Members of the Adventist church in Tatalea—a four-hour drive south of Cairo, the capital city of Egypt— had prayed about their tumbledown old church building for a long time. 

Tatalea church first opened its doors for worshipers in 1966, providing a place of worship for both members and visitors for more than 50 years, and the church has been the birthplace for many Adventist pastors and workers in Egypt and other parts of the world. 

Kheir Boutros, who was born in Tatalea, is one such example. 

“It was these early church childhood experiences that have shaped my life in the past and continue to do so today,” said Boutros, associate treasurer of the Middle East and North Africa.

Notwithstanding the church’s positive history, one of the hindrances for this  church to reach out to the community was the aging church building. 

“The old building was ruined. The paint was falling from walls. It was in dreadful conditions,” said Johnny Nasrallah, secretary of the Egypt-Sudan Field (ESF). “The members needed a new building to attract the villagers to the church.” 

However, there were significant challenges to this goal. 

The church didn’t have enough funds to even start the work, and the building became too old for renovation.

Despite these hurdles, members of the Tatalea church and the ESF leaders never stopped praying for a decent building for worship and for community activities in Tatalea. 

In 2012 the church was able to start renovation because of a donation, and the old building was almost demolished for a new facility. However, the fund was not enough to keep driving the project, so the members had to stop the renovation. 

The situation brought discouragement, but, at the same time, it encouraged the church members to unite in prayer for the unfished work. 

In 2015 the Quiet Hour Ministry visited Tatalea. At the end of their trip led by Jim Neergaard, they gave a generous donation to help in restarting the renovation work. 

After that, amazingly, more donations began to flow from private donors, and finally, the church received enough funds to finish the renovation. 
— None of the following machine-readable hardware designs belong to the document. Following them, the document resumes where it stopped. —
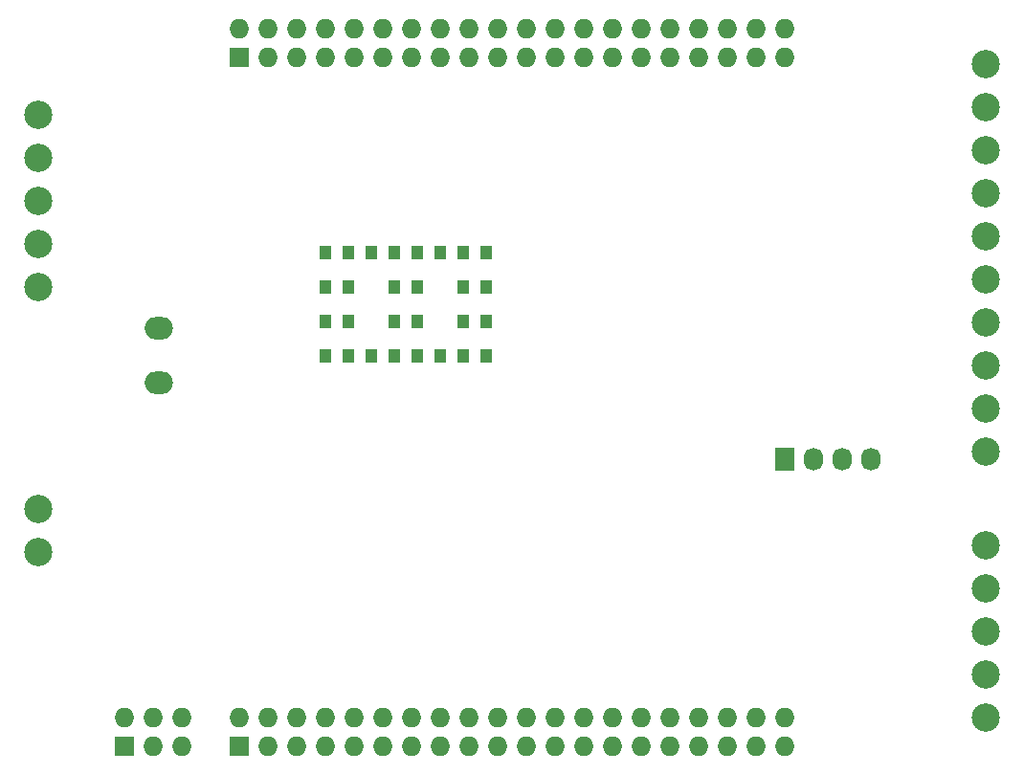
<source format=gbr>
G04 #@! TF.FileFunction,Soldermask,Bot*
%FSLAX46Y46*%
G04 Gerber Fmt 4.6, Leading zero omitted, Abs format (unit mm)*
G04 Created by KiCad (PCBNEW (after 2015-mar-04 BZR unknown)-product) date 04.07.2015 19:25:11*
%MOMM*%
G01*
G04 APERTURE LIST*
%ADD10C,0.100000*%
%ADD11R,1.727200X1.727200*%
%ADD12O,1.727200X1.727200*%
%ADD13R,1.727200X2.032000*%
%ADD14O,1.727200X2.032000*%
%ADD15R,1.000000X1.250000*%
%ADD16O,2.499360X1.998980*%
%ADD17C,2.500000*%
G04 APERTURE END LIST*
D10*
D11*
X127000000Y-121920000D03*
D12*
X127000000Y-119380000D03*
X129540000Y-121920000D03*
X129540000Y-119380000D03*
X132080000Y-121920000D03*
X132080000Y-119380000D03*
D11*
X137160000Y-121920000D03*
D12*
X137160000Y-119380000D03*
X139700000Y-121920000D03*
X139700000Y-119380000D03*
X142240000Y-121920000D03*
X142240000Y-119380000D03*
X144780000Y-121920000D03*
X144780000Y-119380000D03*
X147320000Y-121920000D03*
X147320000Y-119380000D03*
X149860000Y-121920000D03*
X149860000Y-119380000D03*
X152400000Y-121920000D03*
X152400000Y-119380000D03*
X154940000Y-121920000D03*
X154940000Y-119380000D03*
X157480000Y-121920000D03*
X157480000Y-119380000D03*
X160020000Y-121920000D03*
X160020000Y-119380000D03*
X162560000Y-121920000D03*
X162560000Y-119380000D03*
X165100000Y-121920000D03*
X165100000Y-119380000D03*
X167640000Y-121920000D03*
X167640000Y-119380000D03*
X170180000Y-121920000D03*
X170180000Y-119380000D03*
X172720000Y-121920000D03*
X172720000Y-119380000D03*
X175260000Y-121920000D03*
X175260000Y-119380000D03*
X177800000Y-121920000D03*
X177800000Y-119380000D03*
X180340000Y-121920000D03*
X180340000Y-119380000D03*
X182880000Y-121920000D03*
X182880000Y-119380000D03*
X185420000Y-121920000D03*
X185420000Y-119380000D03*
D11*
X137160000Y-60960000D03*
D12*
X137160000Y-58420000D03*
X139700000Y-60960000D03*
X139700000Y-58420000D03*
X142240000Y-60960000D03*
X142240000Y-58420000D03*
X144780000Y-60960000D03*
X144780000Y-58420000D03*
X147320000Y-60960000D03*
X147320000Y-58420000D03*
X149860000Y-60960000D03*
X149860000Y-58420000D03*
X152400000Y-60960000D03*
X152400000Y-58420000D03*
X154940000Y-60960000D03*
X154940000Y-58420000D03*
X157480000Y-60960000D03*
X157480000Y-58420000D03*
X160020000Y-60960000D03*
X160020000Y-58420000D03*
X162560000Y-60960000D03*
X162560000Y-58420000D03*
X165100000Y-60960000D03*
X165100000Y-58420000D03*
X167640000Y-60960000D03*
X167640000Y-58420000D03*
X170180000Y-60960000D03*
X170180000Y-58420000D03*
X172720000Y-60960000D03*
X172720000Y-58420000D03*
X175260000Y-60960000D03*
X175260000Y-58420000D03*
X177800000Y-60960000D03*
X177800000Y-58420000D03*
X180340000Y-60960000D03*
X180340000Y-58420000D03*
X182880000Y-60960000D03*
X182880000Y-58420000D03*
X185420000Y-60960000D03*
X185420000Y-58420000D03*
D13*
X185420000Y-96520000D03*
D14*
X187960000Y-96520000D03*
X190500000Y-96520000D03*
X193040000Y-96520000D03*
D15*
X156988000Y-78232000D03*
X158988000Y-78232000D03*
X152924000Y-78232000D03*
X154924000Y-78232000D03*
X148860000Y-78232000D03*
X150860000Y-78232000D03*
X144796000Y-78232000D03*
X146796000Y-78232000D03*
X156988000Y-81280000D03*
X158988000Y-81280000D03*
X144796000Y-84328000D03*
X146796000Y-84328000D03*
X158988000Y-84328000D03*
X156988000Y-84328000D03*
X146796000Y-87376000D03*
X144796000Y-87376000D03*
X150860000Y-87376000D03*
X148860000Y-87376000D03*
X154924000Y-87376000D03*
X152924000Y-87376000D03*
X158988000Y-87376000D03*
X156988000Y-87376000D03*
X144796000Y-81280000D03*
X146796000Y-81280000D03*
X152892000Y-81280000D03*
X150892000Y-81280000D03*
X152892000Y-84328000D03*
X150892000Y-84328000D03*
D16*
X130048000Y-84935060D03*
X130048000Y-89816940D03*
D17*
X119380000Y-100965000D03*
X119380000Y-104775000D03*
X203200000Y-95885000D03*
X203200000Y-92075000D03*
X203200000Y-88265000D03*
X203200000Y-84455000D03*
X203200000Y-80645000D03*
X203200000Y-76835000D03*
X203200000Y-73025000D03*
X203200000Y-69215000D03*
X203200000Y-65405000D03*
X203200000Y-61595000D03*
X119380000Y-66040000D03*
X119380000Y-69850000D03*
X119380000Y-73660000D03*
X119380000Y-77470000D03*
X119380000Y-81280000D03*
X203200000Y-119380000D03*
X203200000Y-115570000D03*
X203200000Y-111760000D03*
X203200000Y-107950000D03*
X203200000Y-104140000D03*
M02*

</source>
In 2016 Wassef Aziz, a church member and engineer living in Cairo, happened to hear of the renovation in Tatalea and decided to volunteer for the work and to dedicate his time for getting the project done. Aziz made numerous trips and phone calls to help with the project until the church was ready for dedication. 

On the Sabbath of April 29, 2017, over a thousand people attended the dedication of the Tatalea church, including community leaders and government officials. 

Kleyton Feitosa, president of the Egypt-Sudan Field, praises God for the great number of donors who contributed to this long-time project, and he is ever mindful of the true purpose of the new building. 

“May this building be a place where people will find the blessed hope in Jesus,” said Feitosa.